Some "find" truth, but closer examination reveals - through dogma or faith - these folks have a death-grip on a chunk of fool's gold.

For the rest of us, the game is to walk toward truth. To walk toward truth even though the destination is just beyond our stride. Walking toward truth is a labor of love. It's a slog requiring discipline. And except in our progeny, the journey vanishes when we die. The walk ends as innocently as it began in our earliest winks of consciousness.

Seeking big truths differs from discovering little truths (e.g., What goes up, must come down). There are countless observable phenomena that, to the best of our knowledge, hold true. There is truth that science overwhelmingly agrees on. One is free to disagree with scientific truth, but be forewarned it carries the risk of navigating one's ship off the edge of a flat earth.

Absolutes, like truth, are like gossamer in straight-line winds. There is conventional wisdom which is about as good as it gets. Conventional wisdom is stable but mutable. Except for the incontrovertible part, Churchill had it right
The truth is incontrovertible. Malice may attack it, ignorance may deride it, but in the end, there it is.
~Winston Churchill
Love is the most splendid phenomenon life has to offer. Love is irresistibly irrational. In The Female Brain, brain doc Louann Brizendine says
...falling in love is one of the most irrational behaviors or brain states imaginable for both men and women. The brain becomes illogical in the throes of new romance...
On infatuation she points out,
It shares brain circuits with states of obsession, mania, intoxication, thirst, and hunger.
I love all stages, facets and phases of love.

Truth be told, I wouldn't give up love for truth, but I'm a sucker for altered states.

Memory is perhaps the most perplexing. In an ode to senility poem called Compos Mentis I wrote,
The mind is a big-hearted tyrant
To get incrementally closer to truth, it's inefficient folly to rely exclusively on memory.
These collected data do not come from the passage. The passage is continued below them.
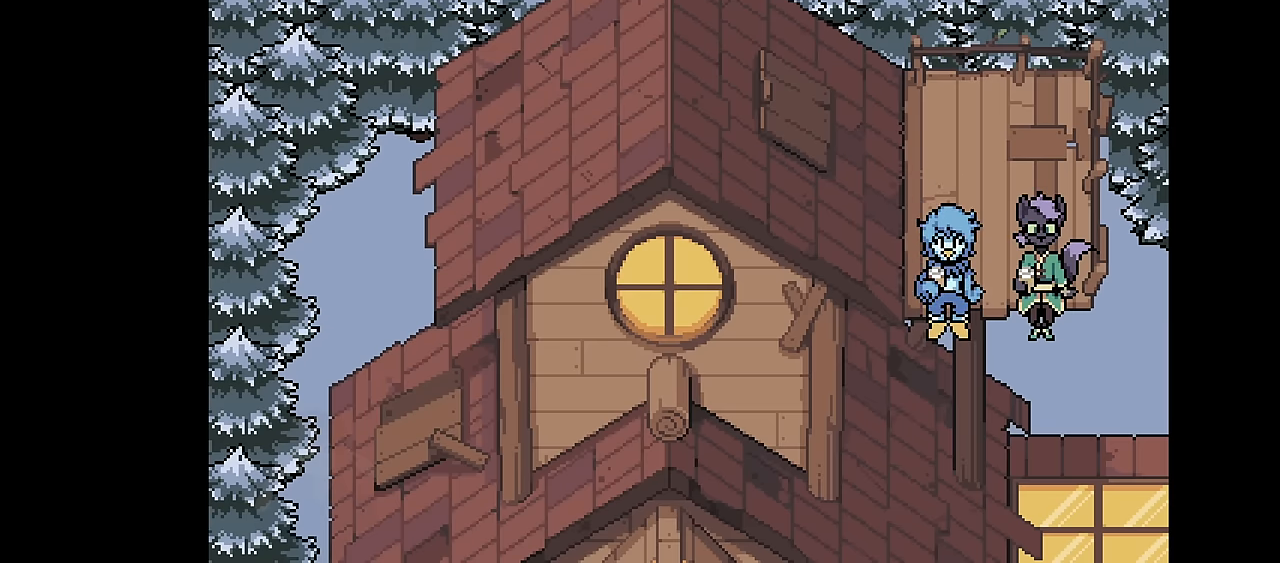
{"keys": [], "events": [[34, "x", "up"], [34, "z", "down"], [67, "x", "down"], [67, "z", "up"], [167, "x", "up"], [167, "z", "down"], [200, "x", "down"], [200, "z", "up"], [300, "x", "up"], [300, "z", "down"], [367, "x", "down"], [367, "z", "up"], [401, "x", "up"]]}
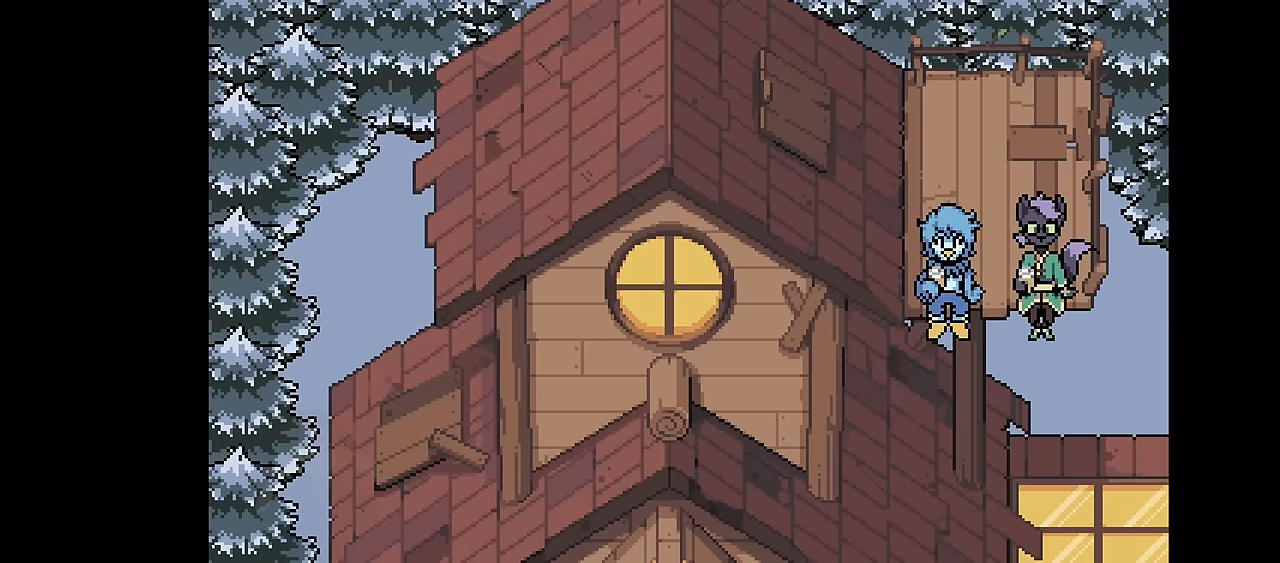
{"keys": ["x", "z"], "events": [[133, "x", "down"], [133, "z", "down"], [200, "x", "up"], [233, "z", "up"], [300, "x", "down"], [333, "x", "up"], [333, "z", "down"], [400, "x", "down"], [400, "z", "up"], [467, "x", "up"], [467, "z", "down"], [500, "x", "down"]]}
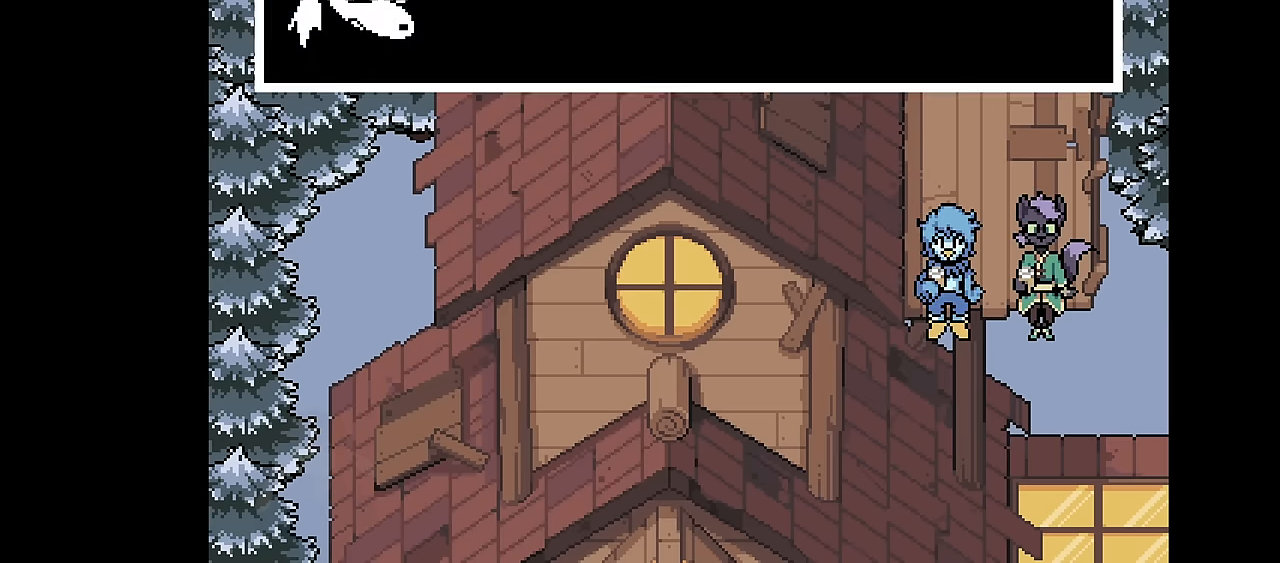
{"keys": ["x", "z"], "events": [[67, "z", "up"], [100, "x", "up"], [100, "z", "down"], [167, "x", "down"], [167, "z", "up"], [267, "x", "up"], [267, "z", "down"], [300, "x", "down"], [300, "z", "up"], [334, "x", "up"], [334, "z", "down"], [434, "x", "down"], [434, "z", "up"], [467, "z", "down"]]}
I once believed I had accurate if not vivid memory of the people and places I cared about. Admittedly I am stuck on a Big Sky college town where I first set eyes my spouse in the late 70s. My mind is full of technicolor clips of that expansive time (cf. my short story Recollections of Edible Gingerbread).
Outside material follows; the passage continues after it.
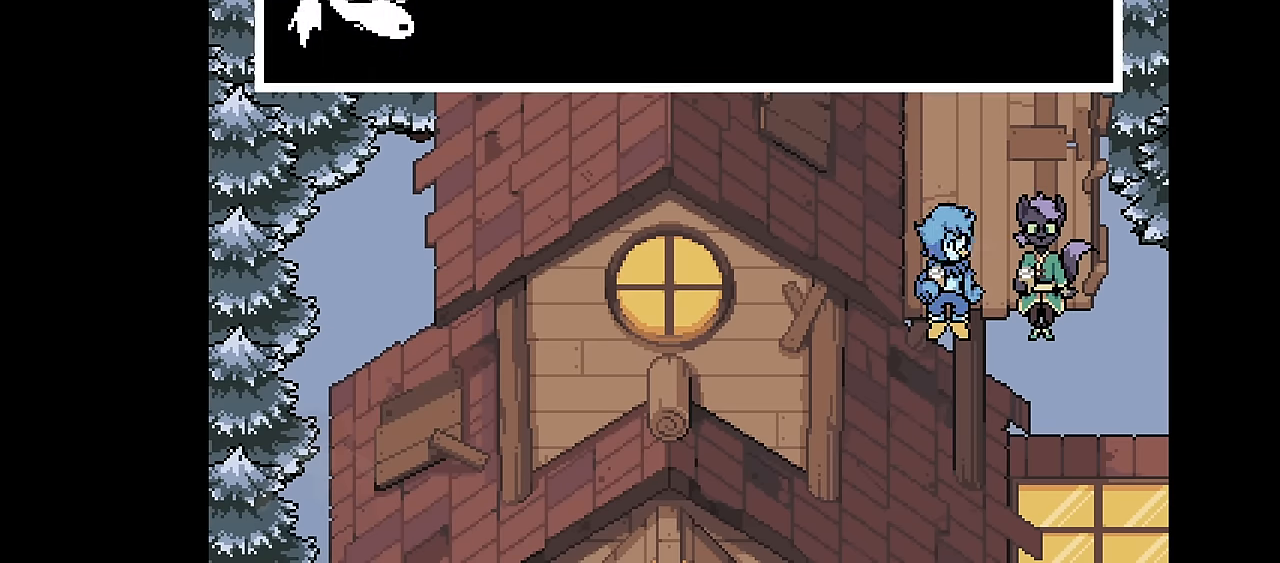
{"keys": ["z"], "events": [[33, "x", "up"], [66, "x", "down"], [66, "z", "up"], [133, "z", "down"], [166, "x", "up"], [200, "x", "down"], [200, "z", "up"], [300, "x", "up"], [300, "z", "down"], [367, "x", "down"], [367, "z", "up"], [433, "x", "up"], [433, "z", "down"]]}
When I first returned to the magical Big Sky down after a 15-year absence, I was amused at how my accurate memory played tricks. Things had changed. But it was the things that hadn't changed that surprised me. Things that hadn't changed were sometimes subtly but stunningly different than I had remembered.
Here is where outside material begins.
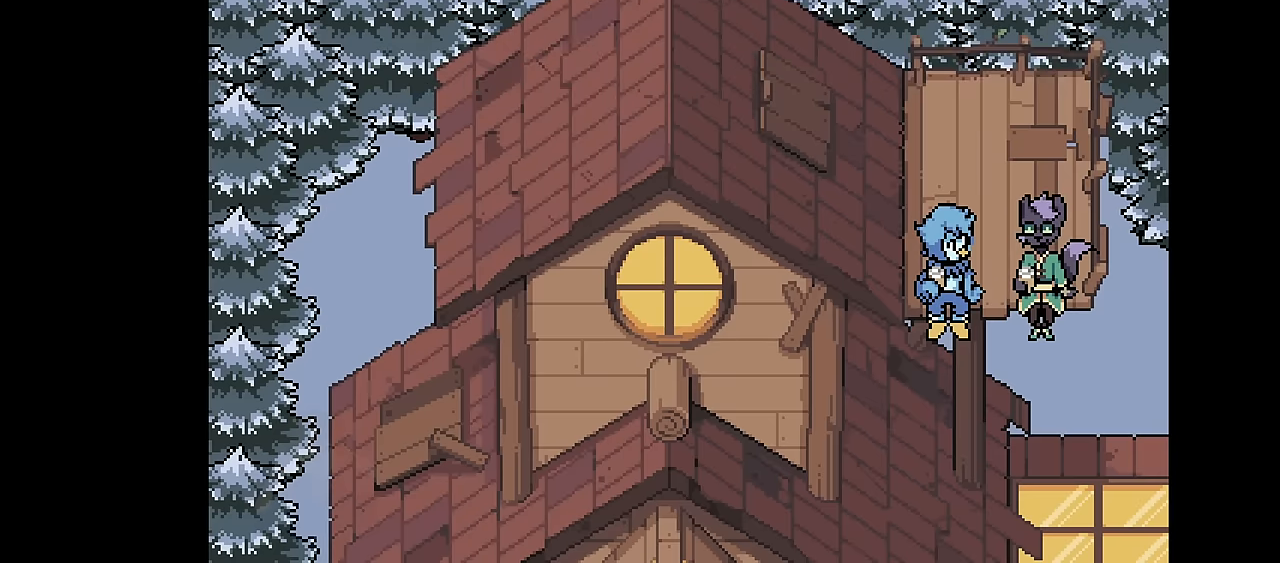
{"keys": ["z"], "events": [[34, "x", "down"], [34, "z", "up"], [100, "x", "up"], [100, "z", "down"], [134, "z", "up"], [200, "x", "down"], [234, "x", "up"], [234, "z", "down"], [267, "z", "up"], [334, "x", "down"], [367, "x", "up"], [501, "z", "down"]]}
I've since learned something about how our brains work. Our brains are not serving up digitally true film clips from a file server. Rather each time we remember an event, our nerve pathways are firing anew to reconstruct the memory. In short,
We have revisionist memories.
Memory is useful when it leads to level-headed analysis. Left to its own devices, memory is a self-serving dictator. Nothing is as good or as bad as we remember it -- maybe it's better or worse than we remember it.

We are continually scripting and revising our narratives to buttress brittle egos.